„So was dürfen wir nicht verbieten“

■ Paul Gleye, Städtebauprofessor an der Montana State University (USA), z.Zt. am Dessauer Bauhaus

taz: Herr Gleye, Sie sagten einmal, daß Sie den Saalepark für ein „vielversprechendes Modell“ halten. Was ist daran „vielversprechend“?

Paul Gleye: Der Saalepark ist kein vielversprechendes Modell. Ich halte ihn eher für problematisch. Aber er dient zur Auseinandersetzung mit den Herausforderungen moderner Städte.
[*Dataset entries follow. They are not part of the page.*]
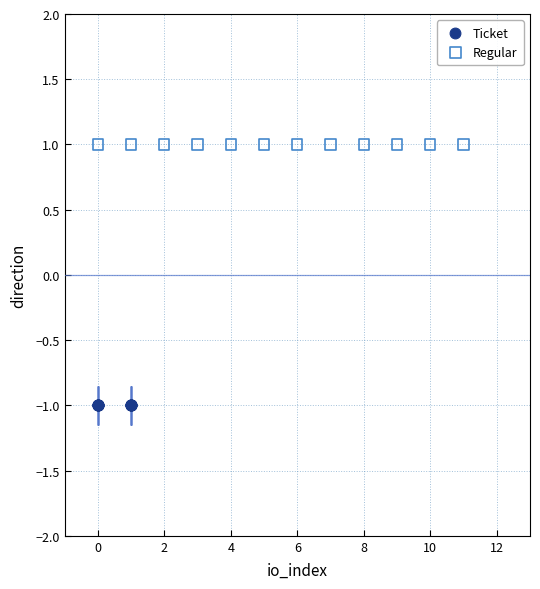

Which series contains the lowest Y value?

Ticket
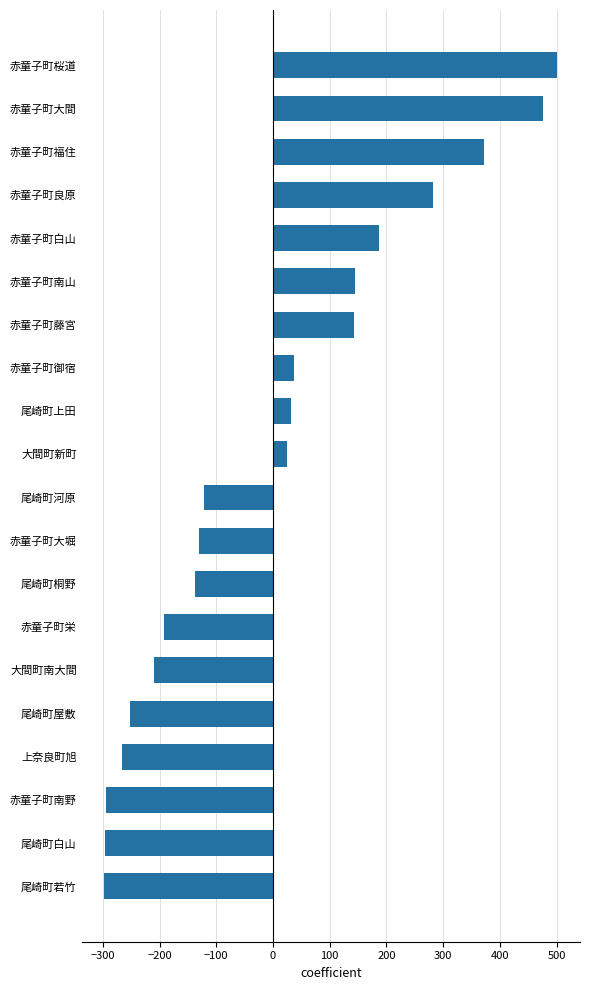

What is the change in value from 赤童子町御宿 to 尾崎町桐野?

-174.0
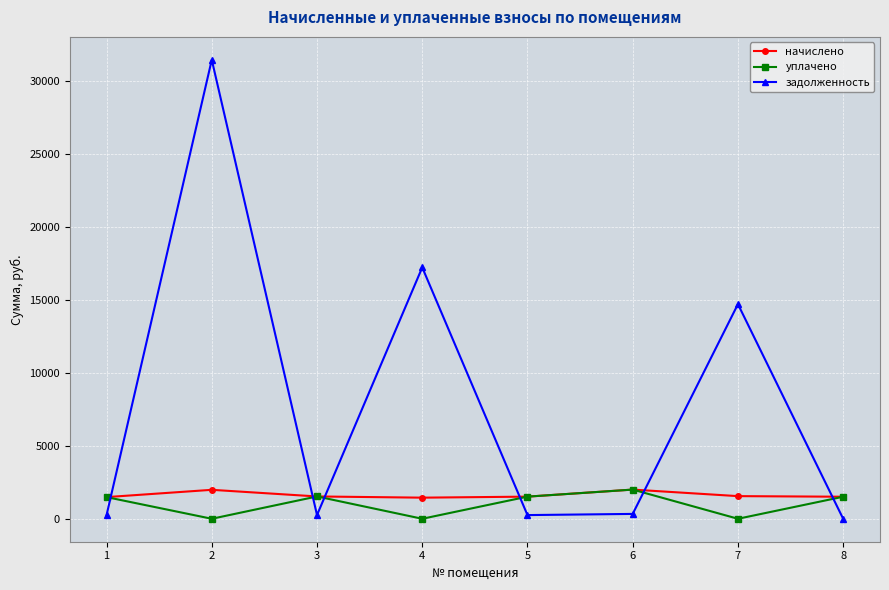

At which category does уплачено reach its first local valley?

2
Wenn täglich rund 35.000 Menschen den Saalepark besuchen, erscheint es nicht hilfreich, wenn Stadtplaner sagen: Das geht so nicht! Natürlich geht das! Wenn etwas so populär ist und Bedürfnisse befriedigt, dürfen wir es nicht verbieten.

Aber die Bedürfnisbefriedigung legitimiert doch nicht ein stadtzerstörerisches, verkehrsträchtiges und unökologisches Prinzip.

Der Saalepark bietet die Chance, zu lernen, wie wir es in den modernen Stadtzentren richtig machen könnten. Die Herausforderung für die Stadtplaner ist, den Erfolg des Einkaufszentrums der Stadt zurückzugeben. Die Stadtplaner können vom „Prinzip Saalepark“ lernen, wie Stadt erfolgreich organisiert werden kann. Und dabei geht es auch um Gewinne. Aber das spielt für die Konsumenten keine Rolle, sondern nur für Planer und Investoren.

Bedeutet das „Prinzip Saalepark“ nicht eher, daß man sich Stadt so vorstellen muß: als Inszenierung, unbewohnt und nur auf Verwertung ausgerichtet?

Der Saalepark ist Wellblecharchitektur. Die Symbole sind oberflächlich. Aber die Planer haben etwas gefunden, damit die Besucher des Saaleparks ihn mit der Stadt verwechseln. Das ist die Botschaft. Die Retortenstadt auf der grünen Wiese macht den Städtern vor, was schön ist. Alles Schöne wird in die Stadt übernommen, anderes bleibt außen vor.

Der Saalepark verschönert die umliegenden Städte nicht. Im Gegenteil, er wirkt zerstörerisch. Zieht er nicht Menschen, Lebendigkeit und Kapital ab?

Das stimmt. Aber hier stellt sich wieder das Eingangsproblem. Eine demokratische Gesellschaft kann ihre Mitglieder nicht zwingen, nur in ihrem Dorf oder ihrer Stadt einzukaufen. Ich habe keine Antwort auf diese Frage. Aber ich glaube, daß alles heute diskutiert werden muß. Im Endeffekt geht es um Überzeugung. Die Menschen, die in den umliegenden Dörfern und Städten des Einkaufszentrums wohnen, müssen überzeugt werden, daß es in diesen Städten etwas zu retten gibt. Doch dafür muß man sich engagieren. Und engagieren kann man sich, indem man Geld ausgibt.